全体的なトレンドとしては、Police1 や MITREなど のレポートから見える稼働感をまとめると:- 成熟DFRプログラム(Chula Vista / Brookhaven / Redmond クラス)は
- 年間数千フライト
- 平均到着1〜1.5分台
- 全コールの20〜25%前後で地上部隊キャンセル or 優先度を下げる判断
- 成熟DFRプログラム(Chula Vista / Brookhaven / Redmond クラス)は
というレンジが多い。
DFR導入機関数はまだ「数十」だが、FAAのDFR Waiver簡素化・承認加速で、申請300件中214件承認(2024末時点)という報道もあり、2025年に入り"増加ペースが一気に上がっている"状況。
DFR導入後の課題
DFRはこういった効果はあるが、導入後の課題はまだ存している。
大きくは「技術」「組織」「社会」の摩擦である。
① 技術の摩擦
- 都市部BVLOS
- 天候
- ドック故障
- クラウド依存
→ システム的安定性の壁
② 組織の摩擦
- オペレーション
- 24/7体制
- 教育
- 維持費
→ 人と運用の壁
③ 社会的摩擦
- プライバシー論争
- 監視批判
- 住民説明
→ "正当性の確保"という社会的な壁
現在はこういった課題があるが、これも運用が進んでいく中で少しずつ解決していくのだろう。
日本国内で考えなければならないこと
上に挙げたように、DFRは米国の治安や緊急対応において、一定の効果を示していることは間違いなく、また、その効果の中で、政府の後押しもあり、全米にその流れが広がってきている。また、Part108の施行により、ここに示した警察や消防のDFRだけでなく、自治体や民間におけるDFRは来年度以降、大きな広がりを示してくるだろう。

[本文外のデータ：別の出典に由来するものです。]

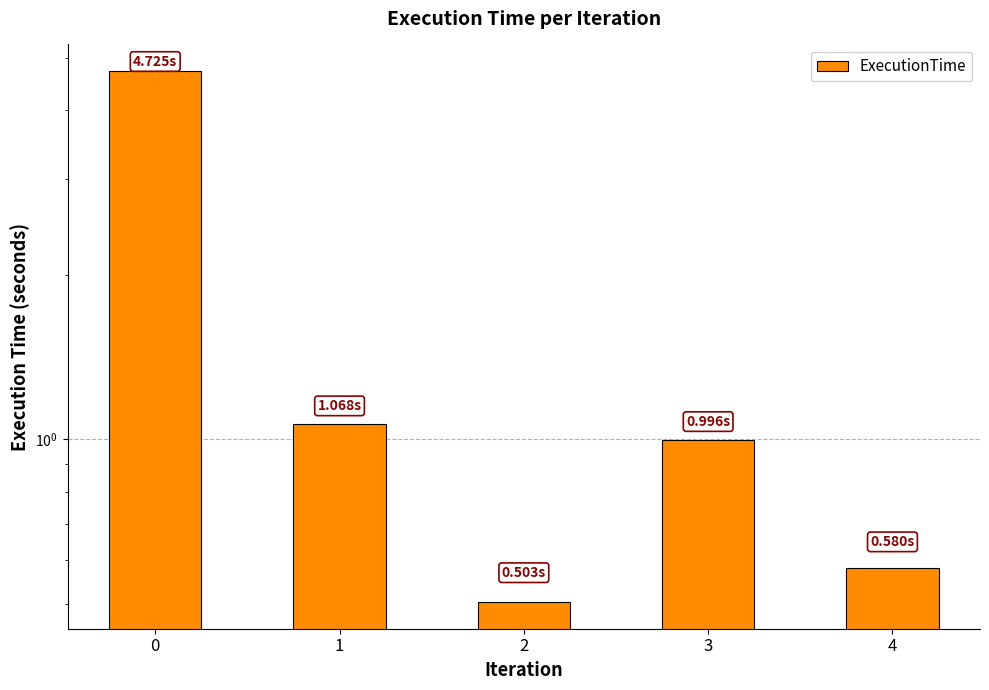

What is the change in value from 1 to 3?

-0.1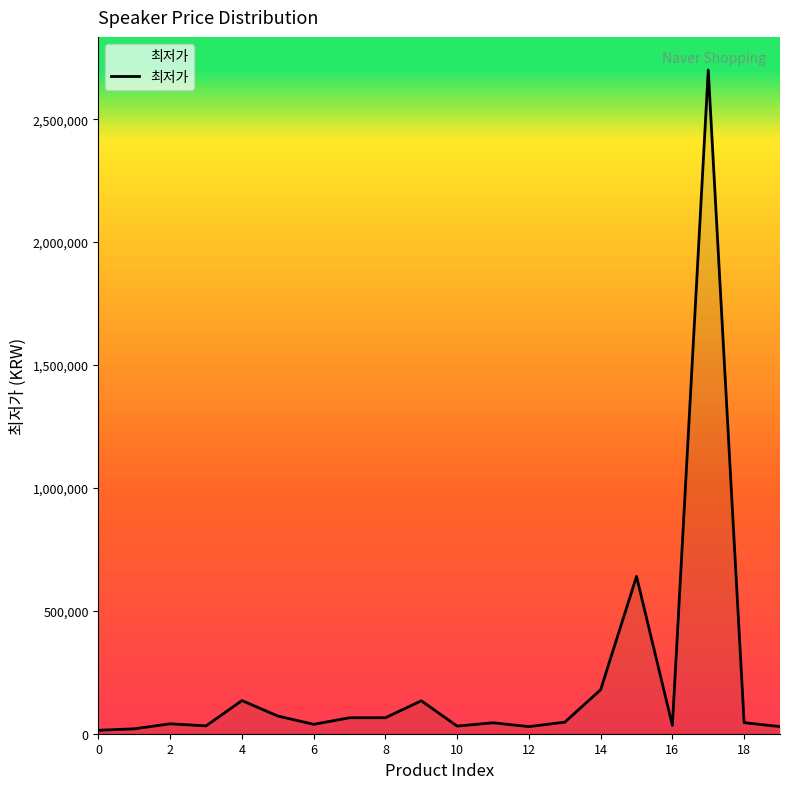

What is the maximum value shown in the chart?

2700000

これは明らかに都市部も含めたBVLOS領域における適切で効果的なドローンの活用方法であり、米国においてはその拡がりとともに、社会需要が拡大していくだろう。
ここで大きいのは、このシステムを成熟させるための様々な技術が先行していることで、この技術を社会実装や課題解決していくための使い勝手や安定性、安全性、セキュリティなどの技術も進んでいくことだ。

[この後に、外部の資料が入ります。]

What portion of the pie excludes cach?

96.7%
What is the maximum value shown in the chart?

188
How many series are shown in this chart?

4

日本においても、この状況を理解し、キャッチアップをしていかないと、ドローンの活用・運用技術の遅れを招くことになり、ここ数年の間で大きな差となってしまうだろう。
国産ドローンといったドローンの機体に現在フォーカスが当たっているが、ドローンはシステム製品であることも認識し、きちんとその技術を高めていかないと、日本のドローン産業はますますビハインドしていってしまうだろう。